コロンブスの卵的な「発想の転換」を高く評価した

「エンターテインメント部門」の大賞は「ゲーム作品」の中から選ばれた。今やわが国で最も時間と予算を費やして作られているコンテンツと言っても過言ではないであろうゲームソフト。だが大賞の『まわるメイドインワリオ』はいわゆる巨大作ではない。ゲームの楽しみ方の前提を覆す、コロンブスの卵的な発想の転換が高く評価されたことは大変意味があると思う。また、優秀賞の『ピクトチャット』も当初ゲーム作品として評価されていたが、この面白さは「新技術にささえられた新しい遊びの提案」であり、むしろ「遊具」としてその「アイディア」を評価した。
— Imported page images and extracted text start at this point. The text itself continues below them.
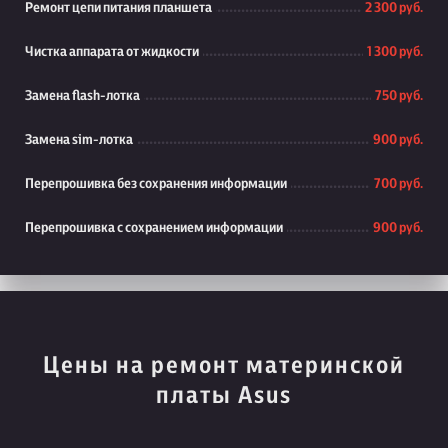
Ремонт цепи питания планшета
2 300 руб.
Чистка аппарата от жидкости
1 300 руб.
Замена flash-лотка
750 руб.
Замена sim-лотка
900 руб.
Перепрошивка без сохранения информации
700 руб.
Перепрошивка с сохранением информации
900 руб.
Цены на ремонт материнской
платы Asus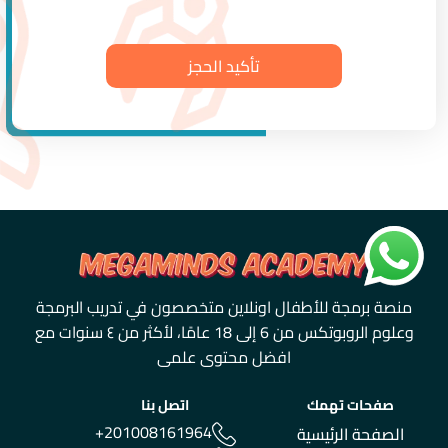
منصة برمجة للأطفال اونلاين متخصصون في تدريب البرمجة
وعلوم الروبوتكس من 6 إلى 18 عامًا، لأكثر من ٤ سنوات مع
افضل محتوى علمى
صفحات تهمك
اتصل بنا
+201008161964
الصفحة الرئيسية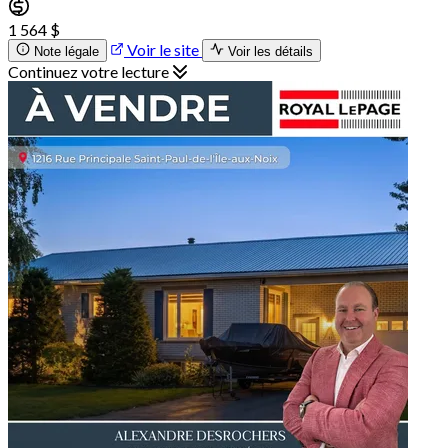
1 564 $
Voir le site
Note légale
Voir les détails
Continuez votre lecture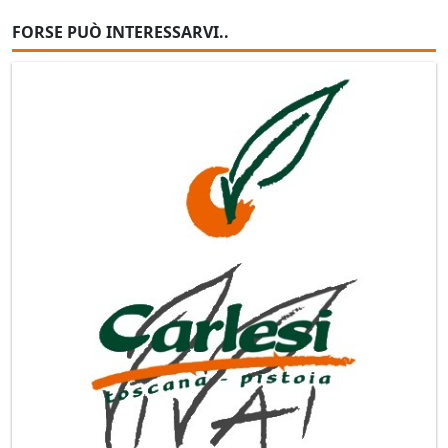
FORSE PUÒ INTERESSARVI..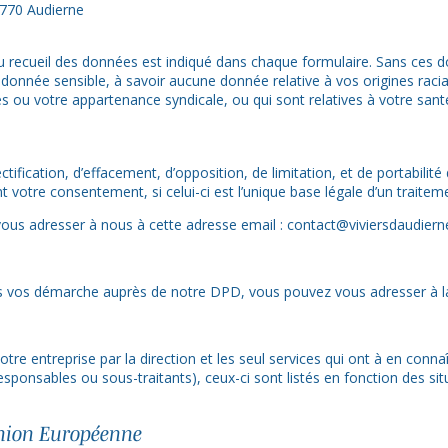
9770 Audierne
 du recueil des données est indiqué dans chaque formulaire. Sans ces 
nnée sensible, à savoir aucune donnée relative à vos origines racia
es ou votre appartenance syndicale, ou qui sont relatives à votre santé
ctification, d’effacement, d’opposition, de limitation, et de portabili
otre consentement, si celui-ci est l’unique base légale d’un traitem
vous adresser à nous à cette adresse email : contact@viviersdaudier
ns vos démarche auprès de notre DPD, vous pouvez vous adresser à la 
tre entreprise par la direction et les seul services qui ont à en conn
sponsables ou sous-traitants), ceux-ci sont listés en fonction des sit
Union Européenne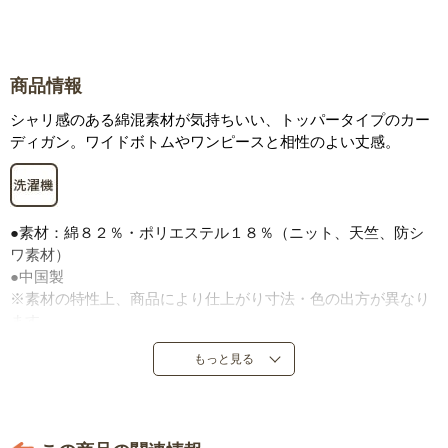
商品情報
シャリ感のある綿混素材が気持ちいい、トッパータイプのカー
ディガン。ワイドボトムやワンピースと相性のよい丈感。
●素材：綿８２％・ポリエステル１８％（ニット、天竺、防シ
ワ素材）
●中国製
※素材の特性上、商品により仕上がり寸法・色の出方が異なり
ます。
もっと見る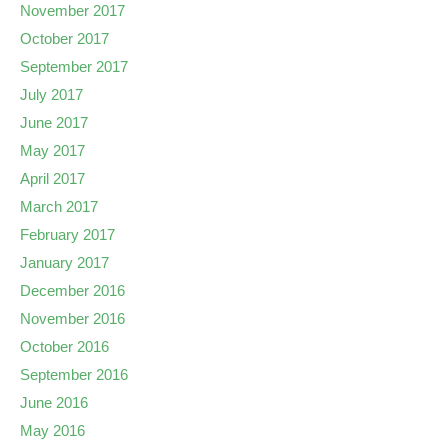
November 2017
October 2017
September 2017
July 2017
June 2017
May 2017
April 2017
March 2017
February 2017
January 2017
December 2016
November 2016
October 2016
September 2016
June 2016
May 2016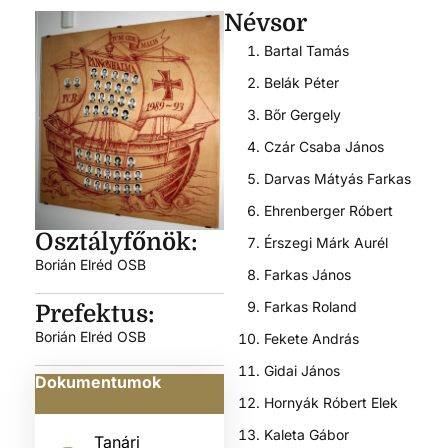
Névsor
Bartal Tamás
Belák Péter
Bőr Gergely
Czár Csaba János
Darvas Mátyás Farkas
Ehrenberger Róbert
Osztályfőnök:
Érszegi Márk Aurél
Borián Elréd OSB
Farkas János
Farkas Roland
Prefektus:
Borián Elréd OSB
Fekete András
Gidai János
Dokumentumok
Hornyák Róbert Elek
Kaleta Gábor
Tanári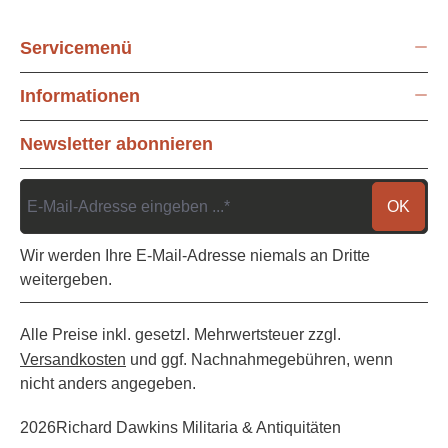
Servicemenü
Informationen
Newsletter abonnieren
OK
Wir werden Ihre E-Mail-Adresse niemals an Dritte
weitergeben.
Alle Preise inkl. gesetzl. Mehrwertsteuer zzgl.
Versandkosten
und ggf. Nachnahmegebühren, wenn
nicht anders angegeben.
2026
Richard Dawkins Militaria & Antiquitäten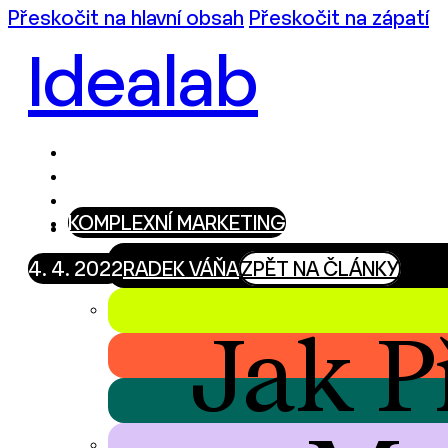
Přeskočit na hlavní obsah
Přeskočit na zápatí
Idealab
KOMPLEXNÍ MARKETING
4. 4. 2022
RADEK VÁŇA
ZPĚT NA ČLÁNKY
Jak P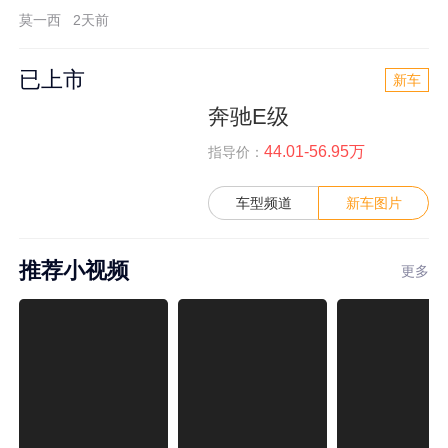
莫一西
2天前
已上市
新车
奔驰E级
44.01-56.95万
指导价：
车型频道
新车图片
推荐小视频
更多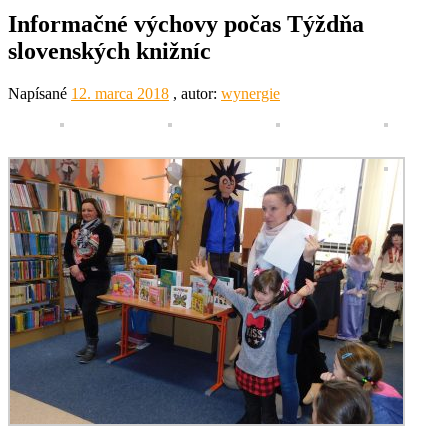
Informačné výchovy počas Týždňa
slovenských knižníc
Napísané
12. marca 2018
, autor:
wynergie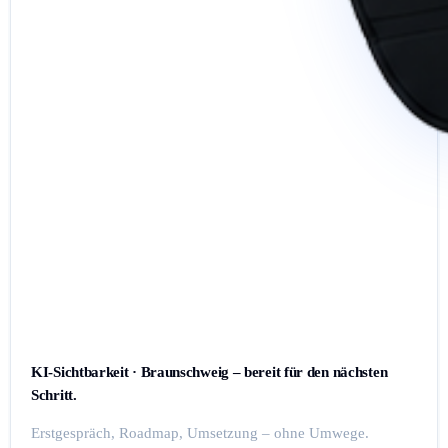
KI-Sichtbarkeit · Braunschweig – bereit für den nächsten
Schritt.
Erstgespräch, Roadmap, Umsetzung – ohne Umwege.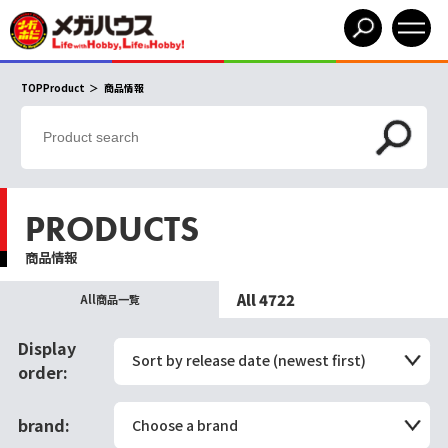
TOPProduct
商品情報
PRODUCTS
商品情報
All 4722
All商品一覧
Display
Sort by release date (newest first)
order:
brand:
Choose a brand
「映像作品」には今年多くのCM作品が寄せられ、そのうち1本が優秀賞に選ばれている。これは「文化」や「芸術」とはあまり縁のないものと、とらえられていた感のあるテレビ CMにとっては画期的なことである。そのほとんどがCGやデジタル技術を駆使した表現であるが、これらの映像新技術のもとにおいては「CM」「本編」などという分類にはもはや意味がなくなってきていることを示している。一方で今ひとつ盛り上がりにかけていたのが「Web作品」である。膨大な手間と予算をかけて作られているものも少なくないが、インターネット10年といわれる節目にあって、今後を占う新しい提案性を示すものにめぐり会えなかったのは大変残念なことである。メディアとしての地位が確立されつつある中、今後この分野で意欲作が出てくることを強く期待したい。個人作品で奨励賞をとった『あかね雲』は、「人間の心に訴えかけ共感を呼び感動を与える作品であれば、それは立派なエンターテインメントである」ということを示す重要な作品である。それは巨大資本のバックアップによって送り出されてきている作品がひしめいている「エンターテインメント部門」において、忘れてはならない本質をわれわれに見せつけるものであり、個人的にはこの作品に出会えて、審査委員各位の評価を受けたことが大変嬉しかった。

プロフィール
中島 信也
CMディレクター
1959年、福岡県生まれ。年間40本近くのCMの演出を手がける一方で、株式会社東北新社取締役、多摩美術大学教授を務める。デジタル技術を駆使した娯楽性の高いCMで数々の賞を受賞。主な作品に日清カップヌードル『hungry?』(カンヌ広告祭グランプリ)、サントリーDAKARA『小便小僧』、 HONDA『STEP WGN』、サントリー『伊右衛門』など。